Medi8r
The app aggregates various data points from streaming on-demand videos and presents them to creators through a subscription model.
Tech Stack
- Nextjs
- Mantine UI
- Tanstack Query
- Ionic
- Typescript
- Turborepo
- Redis
- BullMQ
- FCM
- Cloudflare Stream
- Firebase Auth
- MongoDB
- Nodejs
- Fastify
The whole software was architected, developed, and is occasionally maintained by me.
Key Highlights:
Choosing a video streaming service:
The most important part of the application was to store videos and stream them to users. Dealing with videos turns out to be super expensive in terms of costs and maintenance. Cloudflare Stream fits in as the solution perfectly. Less pricing, less maintenance, auto resolution handling based on customer's bandwidth, no encoding charges, and the reliability of Cloudflare's network.
Collecting custom analytics:
Cloudflare Stream gave us basic video metrics such as average watch timings and countries watched from. We also wanted to collect other metrics from the app related to users, so I collected those metrics on the backend using BullMQ, a message queue, to make sure we don't miss any data and do not overload the backend.
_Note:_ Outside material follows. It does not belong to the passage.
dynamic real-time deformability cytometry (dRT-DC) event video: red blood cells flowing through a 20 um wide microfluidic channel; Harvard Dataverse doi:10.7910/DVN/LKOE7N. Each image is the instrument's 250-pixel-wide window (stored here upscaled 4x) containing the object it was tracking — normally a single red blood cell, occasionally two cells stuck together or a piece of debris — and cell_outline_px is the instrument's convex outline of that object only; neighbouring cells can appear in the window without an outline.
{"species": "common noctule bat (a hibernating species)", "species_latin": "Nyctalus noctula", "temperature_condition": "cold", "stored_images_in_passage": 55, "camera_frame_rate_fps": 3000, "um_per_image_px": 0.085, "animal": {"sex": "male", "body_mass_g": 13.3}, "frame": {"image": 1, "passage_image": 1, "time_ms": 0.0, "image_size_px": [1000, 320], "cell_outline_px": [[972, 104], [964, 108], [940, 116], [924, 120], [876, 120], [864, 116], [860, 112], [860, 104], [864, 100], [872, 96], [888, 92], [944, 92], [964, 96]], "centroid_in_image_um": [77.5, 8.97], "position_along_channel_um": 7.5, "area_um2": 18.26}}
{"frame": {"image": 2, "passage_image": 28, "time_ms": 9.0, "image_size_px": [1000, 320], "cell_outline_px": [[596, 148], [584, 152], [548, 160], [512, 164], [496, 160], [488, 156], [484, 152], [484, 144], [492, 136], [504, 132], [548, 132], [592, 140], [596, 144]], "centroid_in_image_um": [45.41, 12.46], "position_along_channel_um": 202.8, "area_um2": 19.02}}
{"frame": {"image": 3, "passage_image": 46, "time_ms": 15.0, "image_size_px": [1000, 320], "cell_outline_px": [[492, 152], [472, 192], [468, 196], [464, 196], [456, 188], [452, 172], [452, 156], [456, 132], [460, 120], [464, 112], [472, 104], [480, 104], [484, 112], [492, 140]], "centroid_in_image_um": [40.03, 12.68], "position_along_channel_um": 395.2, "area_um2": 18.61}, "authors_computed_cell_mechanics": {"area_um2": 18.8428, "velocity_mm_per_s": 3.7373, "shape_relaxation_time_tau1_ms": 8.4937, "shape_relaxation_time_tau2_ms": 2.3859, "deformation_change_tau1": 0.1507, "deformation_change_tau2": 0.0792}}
On the frontend, I used the native <video> DOM events to capture different metrics.
Realtime comment system:
The client wanted people to engage with the videos by commenting on them, similar to commenting on Instagram and Facebook posts. I designed this using BullMQ, to save the comments and FCM to push those comments to users.
Learnings:
- I got to learn and understand how analytics works, and how it is collected and aggregated for understanding the impact. This was my very first project where I worked in the domain of analytics.
- I learned about a lot of different on-demand video streaming platforms and what their offerings are, and how they compete with each other in terms of features and pricing.
- I learned about subscribing and publishing on custom topics in FCM. Until now I only used it for in-app notifications.